▶ **PAGE EXTRACT**:
══════════════════════════════
Comment From: madolson

What about the concern that gossip can take a long time to reach all nodes in a large cluster, is that a valid concern?

We aren't "gossiping" this, or at least we aren't from the implementation. The only piece of information we gossip is the health information. The Ping/Pong messages are guaranteed (as much as cluster can guarantee) within the cluster_node_timeout by sending a new message if we haven't heard from the node by cluster_node_timeout/2. We should hit every single node within the max(CLUSTER_BLACKLIST_TTL,cluster_node_timeout). I think doing an addition between the two seems like a fine approximation.

The other observation made by PingXie about the potential failure modes seem mostly correct. It doesn't seem all that hard to just "decrement" the TTL each time you forward it on by some amount. So even in some eternal loop, it eventually decays away.

@madolson in 7.0, the broadcast messages for pubsub and module have been minimized, and other broadcast messages, such as slot whonership messages, still need to be broadcast to recover routing information asap. As a user's point of view, they are more willing to put up with the delay caused by broadcast messages than the delay caused by redirection. But the removal of nodes, usually in the cluster in doing a sale-in operation, users may not be willing to affect their traffic

My POV is that I split these operations into "datapath" (pubsub + module) and "control path" (add/remove/update topology). Control path I have really no objection to a full fanout, since they are very infrequent. Topology is generally pretty fixed, and only get's updated on occasion. So spending 10ms to broadcast 1k messages is OK. I'm far less OK with datapath operations fanning out.
══════════════════════════════
▶ **STATED TASK 1**: Retype the part of the forum comment on cluster gossip that opens with the words containing "What about the" and closes with "eventually decays away.".
▶ **STATED TASK 2**: Decide whether each statement below agrees with the forum comment on cluster gossip, answering yes or no and quoting the deciding words: (a) The only information gossiped is the health information. (b) The writer objects to a full fanout for control path operations. (c) Spending 10ms to broadcast 1k messages is considered acceptable.
▶ **STATED TASK 3**: Proceed with the forum comment on cluster gossip, picking up after its final sentence.

▶ **RECORDED INFORMATION**:
══════════════════════════════
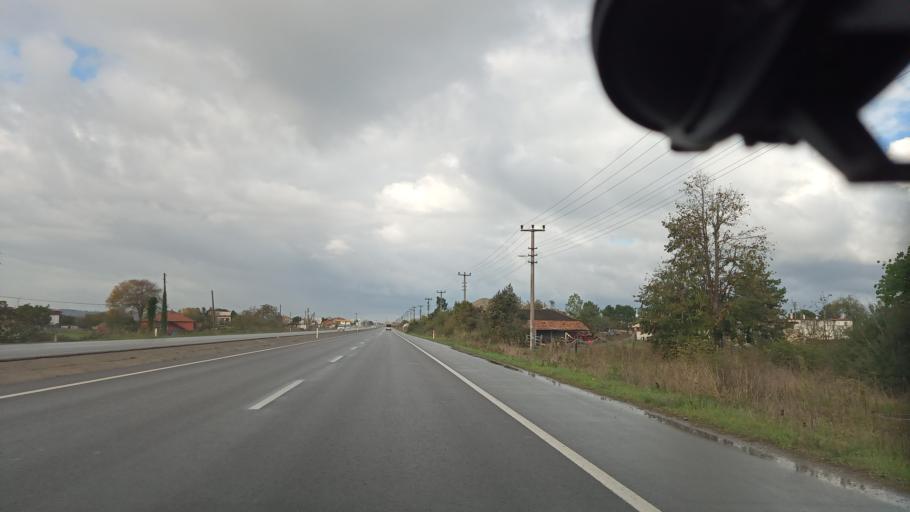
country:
══════════════════════════════
▶ **EXPECTED OUTPUT 1**:
What about the concern that gossip can take a long time to reach all nodes in a large cluster, is that a valid concern?

We aren't "gossiping" this, or at least we aren't from the implementation. The only piece of information we gossip is the health information. The Ping/Pong messages are guaranteed (as much as cluster can guarantee) within the cluster_node_timeout by sending a new message if we haven't heard from the node by cluster_node_timeout/2. We should hit every single node within the max(CLUSTER_BLACKLIST_TTL,cluster_node_timeout). I think doing an addition between the two seems like a fine approximation.

The other observation made by PingXie about the potential failure modes seem mostly correct. It doesn't seem all that hard to just "decrement" the TTL each time you forward it on by some amount. So even in some eternal loop, it eventually decays away.

▶ **EXPECTED OUTPUT 2**:
(a) Yes: "The only piece of information we gossip is the health information."
(b) No: "Control path I have really no objection to a full fanout, since they are very infrequent."
(c) Yes: "So spending 10ms to broadcast 1k messages is OK."

▶ **EXPECTED OUTPUT 3**:
Do you want to wait for https://github.com/redis/redis/pull/10536 to merge? I refactored the extension building logic to simplify the addition of new extensions. I think it is very close to the finish line. I am really hoping @madolson could find some time soon :-)

Yes I'm going to look at your PR first. So we can rebase after that.

Comment From: judeng

Control path I have really no objection to a full fanout, since they are very infrequent

@madolson Agree! your point is very clear, I think I get it, thank you！ In my usage scenario, the data of my cluster has doubled almost every year, and now it has close to 1200 nodes. Most of the overhead of the cluster bus is spent on ping/pong messages, indeed the full fanout are very very infrequent.